Tuesday, December 12, 2006

Fish: a Memoir of a Boy in a Man's Prison

by T. J. Parsell

Man, I tore through this book. It's an absolutely gripping, tense, heartbreaking story that ultimately brought me to tears — which is saying a lot, as I haven't cried more than 10 times since I was a kid.

It would be hard enough to come to terms with being gay as a teen in a working-class Midwest town in the '70s, totally cut off from the emerging gay culture in larger cities.
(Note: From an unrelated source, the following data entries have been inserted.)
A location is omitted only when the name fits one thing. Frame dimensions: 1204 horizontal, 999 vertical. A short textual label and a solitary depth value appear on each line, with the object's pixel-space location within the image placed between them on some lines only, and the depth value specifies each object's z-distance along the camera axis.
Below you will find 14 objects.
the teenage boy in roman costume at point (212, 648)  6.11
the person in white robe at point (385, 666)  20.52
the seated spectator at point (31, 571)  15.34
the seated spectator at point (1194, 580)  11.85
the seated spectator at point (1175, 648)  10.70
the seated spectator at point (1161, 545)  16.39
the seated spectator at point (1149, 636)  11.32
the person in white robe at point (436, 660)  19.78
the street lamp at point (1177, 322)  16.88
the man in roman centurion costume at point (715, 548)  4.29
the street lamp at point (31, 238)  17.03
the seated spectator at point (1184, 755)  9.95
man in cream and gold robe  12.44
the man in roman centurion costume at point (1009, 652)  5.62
So if you did some stupid shit and got busted by the cops, then did something really stupid and got caught again and wound up in prison at the age of 17, imagine how hard it would be then to come to terms with your homosexuality even while being raped and forced into sexual relationships not of your choosing — relationships that, given the possibilities, become a source of protection and, perversely, of a kind of comfort and a twisted sort of affection.

In recent years, rape as a war crime has gotten more attention in the press. Probably not many people have given much thought, however, to the sexual violence perpetrated against incarcerated men and young men (or women or children in prison or prison-like situations, for that matter). Even sadder, some people might not care if it were pointed out to them; they might say the victims deserve it for doing whatever they did to get into prison in the first place. But it doesn't require a lot of compassion to realize that no one deserves to be raped, ever.

In the epilogue the author reprints a letter he wrote, many years after leaving prison, to a man with whom he'd had an almost healthy relationship while incarcerated, and the letter he received in return from this man, who was now back in prison on a parole violation after being out only a few years. By the time I finished reading these two letters, tears were streaming down my face.

Summary: a great book I'd recommend to just about anyone (not kids, obviously), and one I can see myself reading again someday.